So here are a few confessions and some truths:
- I have a lot of anxiety about being away
- Many of my students share this anxiety
- Often, I choose not to be away even when I should be because it just seems easier all around. I have a few oh my, my, my stories from previous years that contribute to this feeling.
- While my students are delightful, happy and excited about learning, many of them could also be described as impulsive and as finding change challenging.
- The reality is that when a lot of the magic of a classroom is based on relationships, and someone new comes in in a leadership role, things can go off course. Normal “substitute” stress that has nothing to do with the capabilities of anyone. It’s just the way it is.
But, this year I have decided that I need to be human. And sometimes I am sick. And sometimes I have to go to the dentist. And sometimes I have an exciting learning or teaching opportunity elsewhere. I need to be away sometimes. My students need to be able to manage.
So I decided to involve my students in the process more. When I was away at the end of September, we planned for a Guest Teacher collectively. Did I think this would ensure that all would go perfectly smoothly? No. I have young students. Impulsivity, anxiety and change is still impulsivity, anxiety and change no matter how prepared one might be. But, did I think our collective ownership of the day would lead to the day having more potential for calm, happiness and learning? Yes!
And so over the course of about a week, we spent a little of every day planning for our guest. Everyone, including adults who might be in the room wrote an introduction sticky note. (** We are the self named Harmony Class because when we talked about what it meant to have three grades in one room, one brilliant child observed, “It’s like a harmony.” And the name has stuck! :-))
Each child took a moment to share something special about themselves and that helped us to remind each other that not only are all of us special and unique but that the teacher would be too. We had a chance to meet someone new.
I put up a blank day plan that had times and activities using large chart papers. Everyday we spent a little bit of time filling in details together. For example, what should we do in math that would be successful? The students chose to play Gridlock, a game they had played before to practice coordinate systems. Everyone voted that this would be an activity where we could be engaged and independent.
Eventually, our day plan looked like this. While I filled in the chart, student input was included for each activity. They reminded me of routines, important details and special instructions.

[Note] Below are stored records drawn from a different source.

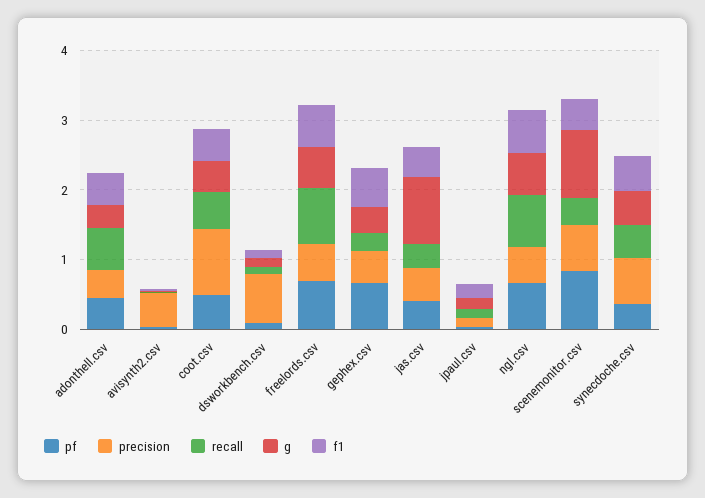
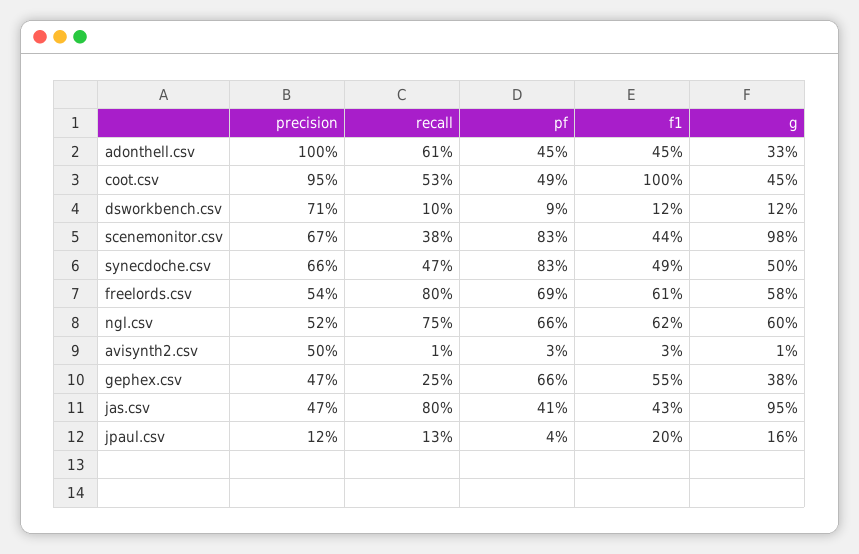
  {
    "pf": {
      "adonthell.csv": 0.45,
      "avisynth2.csv": 0.03,
      "coot.csv": 0.49,
      "dsworkbench.csv": 0.09,
      "freelords.csv": 0.69,
      "gephex.csv": 0.66,
      "jas.csv": 0.41,
      "jpaul.csv": 0.04,
      "ngl.csv": 0.66,
      "scenemonitor.csv": 0.83,
-     "synecdoche.csv": 0.4
+     "synecdoche.csv": 0.83
    },
    "precision": {
-     "adonthell.csv": 0.4,
+     "adonthell.csv": 1,
      "avisynth2.csv": 0.5,
      "coot.csv": 0.95,
      "dsworkbench.csv": 0.71,
      "freelords.csv": 0.54,
      "gephex.csv": 0.47,
      "jas.csv": 0.47,
      "jpaul.csv": 0.12,
      "ngl.csv": 0.52,
      "scenemonitor.csv": 0.67,
      "synecdoche.csv": 0.66
    },
    "recall": {
      "adonthell.csv": 0.61,
      "avisynth2.csv": 0.01,
      "coot.csv": 0.53,
      "dsworkbench.csv": 0.1,
      "freelords.csv": 0.8,
      "gephex.csv": 0.25,
-     "jas.csv": 0.4,
+     "jas.csv": 0.8,
      "jpaul.csv": 0.13,
      "ngl.csv": 0.75,
      "scenemonitor.csv": 0.38,
      "synecdoche.csv": 0.47
    },
    "g": {
      "adonthell.csv": 0.33,
      "avisynth2.csv": 0.01,
      "coot.csv": 0.45,
      "dsworkbench.csv": 0.12,
      "freelords.csv": 0.58,
      "gephex.csv": 0.38,
      "jas.csv": 0.95,
      "jpaul.csv": 0.16,
      "ngl.csv": 0.6,
      "scenemonitor.csv": 0.98,
      "synecdoche.csv": 0.5
    },
    "f1": {
      "adonthell.csv": 0.45,
      "avisynth2.csv": 0.03,
-     "coot.csv": 0.4,
+     "coot.csv": 1,
      "dsworkbench.csv": 0.12,
      "freelords.csv": 0.61,
      "gephex.csv": 0.55,
      "jas.csv": 0.43,
      "jpaul.csv": 0.2,
      "ngl.csv": 0.62,
      "scenemonitor.csv": 0.44,
      "synecdoche.csv": 0.49
    }
  }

For some procedural details, students added their own sticky notes to elaborate on our directions. I love the lunchtime directions, particularly this one:
“Stay for a bit but not a lot to make sure we are calm.”
So . . . the verdict?
Well, some things went beautifully . . . I received this tweet from one of the Support Workers who spends time in my room:
— Erich MP (@ErichMP) September 25, 2013
The note from my Guest Teacher started like this:
“Thanks for the day plan. You have a very sweet group of kids. Everything went as planned.”
It ended like this:
“I enjoyed my day with them.”
In the middle it referred to an “incident” – I’m okay with that. Truly, even when I am there, we often have an “incident” 🙂 Or two . . . Perfection was not our goal. The beginning of owning the day together was. As was respect, building community and learning how to welcome guests into that community.
The next day in Writing Workshop we had two prompts: Think about your day with the Guest Teacher, write about something you felt proud about and share a “work on for me” thing. Many students shared that they were proud of their hard work, that they were kind and polite to the teacher and that they did many activities as planned. A general “work on for me” theme was about improving listening, and being more quiet at carpet time. One little guy said he needed to work on being more patient. The noise at times had frustrated him. Students were honest and reflective.
So would I do this again if I am know in advance I am going to be away? Absolutely.
My reflections would be this:
I felt proud of my students for working together to plan a day for a Guest Teacher to share the room with them. A “work on thing” for me would be truly relaxing and knowing that we did our very best to prepare for a smooth day. I mostly relaxed whereas in the past, I never did. Again, the goal was not a perfect day but rather working towards developing more responsibility and independence. That road is a long one and we need to travel it one step at a time. This collective planning allowed us to sprint ahead here and there!